OREANDA-NEWS. October 09, 2012. China’s oil product consumption in August rose 7.1 percent from a year earlier to 22.22 million tons, according to statistics released by the National Development and Reform Commission (NDRC).

Gasoline and diesel consumption in August rose 10.1 percent and 6.5 percent, respectively, on an annual basis.

China’s oil product consumption in the first eight months of the year inched up a mere 3.8 percent year-on-year, as demand waned amid a slowing economy. Stimulus measures totalling RMB 1 trillion (USD158 billion) announced earlier this month are expected boost consumption.

Crude oil production in China in the January-August period declined 0.9 percent year-on-year to 134.63 million tons, the NDRC said without giving an explanation.
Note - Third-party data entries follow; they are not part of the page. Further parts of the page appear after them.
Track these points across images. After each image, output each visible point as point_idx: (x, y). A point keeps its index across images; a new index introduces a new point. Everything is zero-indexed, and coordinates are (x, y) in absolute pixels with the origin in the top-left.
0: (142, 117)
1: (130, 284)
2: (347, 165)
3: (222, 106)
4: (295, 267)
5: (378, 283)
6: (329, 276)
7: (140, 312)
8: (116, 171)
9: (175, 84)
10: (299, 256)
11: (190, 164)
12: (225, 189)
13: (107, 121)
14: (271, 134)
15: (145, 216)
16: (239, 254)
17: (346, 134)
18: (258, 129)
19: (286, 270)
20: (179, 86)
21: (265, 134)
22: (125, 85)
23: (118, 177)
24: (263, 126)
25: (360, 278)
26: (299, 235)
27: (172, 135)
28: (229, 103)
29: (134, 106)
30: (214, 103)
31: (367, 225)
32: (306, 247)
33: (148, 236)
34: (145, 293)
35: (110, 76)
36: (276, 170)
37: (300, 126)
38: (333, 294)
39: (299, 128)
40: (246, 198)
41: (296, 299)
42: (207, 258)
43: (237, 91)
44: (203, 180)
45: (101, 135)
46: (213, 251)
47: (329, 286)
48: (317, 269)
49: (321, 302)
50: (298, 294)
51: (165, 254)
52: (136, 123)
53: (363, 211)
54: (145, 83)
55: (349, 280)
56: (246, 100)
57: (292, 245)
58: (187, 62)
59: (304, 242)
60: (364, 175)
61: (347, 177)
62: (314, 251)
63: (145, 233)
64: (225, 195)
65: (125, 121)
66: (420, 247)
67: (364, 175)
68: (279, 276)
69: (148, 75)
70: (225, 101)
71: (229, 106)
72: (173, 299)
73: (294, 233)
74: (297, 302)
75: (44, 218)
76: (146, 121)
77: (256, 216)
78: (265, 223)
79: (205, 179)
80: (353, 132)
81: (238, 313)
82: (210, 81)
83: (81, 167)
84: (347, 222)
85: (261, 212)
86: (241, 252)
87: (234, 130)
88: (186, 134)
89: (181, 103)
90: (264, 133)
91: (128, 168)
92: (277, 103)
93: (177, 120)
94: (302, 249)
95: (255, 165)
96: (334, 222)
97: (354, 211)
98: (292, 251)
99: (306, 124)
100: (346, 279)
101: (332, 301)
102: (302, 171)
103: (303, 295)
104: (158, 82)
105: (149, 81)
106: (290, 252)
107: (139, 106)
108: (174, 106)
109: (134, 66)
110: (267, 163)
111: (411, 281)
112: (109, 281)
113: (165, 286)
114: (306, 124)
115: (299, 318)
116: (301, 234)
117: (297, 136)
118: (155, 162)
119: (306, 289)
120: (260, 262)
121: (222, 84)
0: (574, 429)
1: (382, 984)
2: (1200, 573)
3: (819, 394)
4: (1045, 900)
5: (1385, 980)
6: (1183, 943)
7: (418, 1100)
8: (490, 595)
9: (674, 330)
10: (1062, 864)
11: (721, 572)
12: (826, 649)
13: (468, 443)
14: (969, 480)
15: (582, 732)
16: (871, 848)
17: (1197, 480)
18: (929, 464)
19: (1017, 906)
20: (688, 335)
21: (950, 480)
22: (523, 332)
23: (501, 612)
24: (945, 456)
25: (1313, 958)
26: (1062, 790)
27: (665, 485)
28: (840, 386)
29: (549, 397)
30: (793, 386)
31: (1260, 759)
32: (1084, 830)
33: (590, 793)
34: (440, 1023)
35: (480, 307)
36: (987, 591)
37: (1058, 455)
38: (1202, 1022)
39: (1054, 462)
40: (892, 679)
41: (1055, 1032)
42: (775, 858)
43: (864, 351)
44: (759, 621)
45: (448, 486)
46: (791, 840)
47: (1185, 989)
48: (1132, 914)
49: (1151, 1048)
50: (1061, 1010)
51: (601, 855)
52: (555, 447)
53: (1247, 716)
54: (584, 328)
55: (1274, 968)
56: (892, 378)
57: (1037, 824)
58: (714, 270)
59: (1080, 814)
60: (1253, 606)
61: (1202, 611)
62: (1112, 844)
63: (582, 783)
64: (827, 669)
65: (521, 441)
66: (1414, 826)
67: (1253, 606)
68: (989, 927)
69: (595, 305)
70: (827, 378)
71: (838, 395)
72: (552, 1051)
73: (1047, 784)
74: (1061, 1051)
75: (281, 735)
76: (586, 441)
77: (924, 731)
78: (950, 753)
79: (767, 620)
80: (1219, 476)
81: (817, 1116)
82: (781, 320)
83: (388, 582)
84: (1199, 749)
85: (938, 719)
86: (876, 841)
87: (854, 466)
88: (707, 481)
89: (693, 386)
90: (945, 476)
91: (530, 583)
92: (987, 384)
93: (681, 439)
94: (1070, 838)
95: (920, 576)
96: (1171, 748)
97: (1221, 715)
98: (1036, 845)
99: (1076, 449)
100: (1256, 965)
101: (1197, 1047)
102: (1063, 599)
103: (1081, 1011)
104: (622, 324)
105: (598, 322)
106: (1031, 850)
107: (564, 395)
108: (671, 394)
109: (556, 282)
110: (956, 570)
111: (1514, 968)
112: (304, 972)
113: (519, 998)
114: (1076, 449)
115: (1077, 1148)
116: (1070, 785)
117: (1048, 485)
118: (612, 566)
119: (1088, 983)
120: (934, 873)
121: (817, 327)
Analysts said China’s biggest oil companies slashed production in June and July amid low international crude prices and that while production gained in August it was still less than a year earlier.

“China has limited crude oil reserves of about two billion tons so is not able to substantially raise output to meet growing domestic demand,” Han Qiang, an oil industry researcher, told Interfax.

Unless significant new discoveries are made the market expects China’s annual crude oil output to settle at approximately 200 million tons over the next decade.

The lack of domestic reserves will only raise China’s dependence on overseas oil, noted Han. China imported 253.78 million tons of oil in 2011, representing 54.2 percent of total demand in that year.

Imports could account for 66 percent of total oil demand as early as 2020, Ke Xiaoming, deputy director of the Sinopec Economics & Development Research Institute’s Marketing Research Department, said at a conference in June.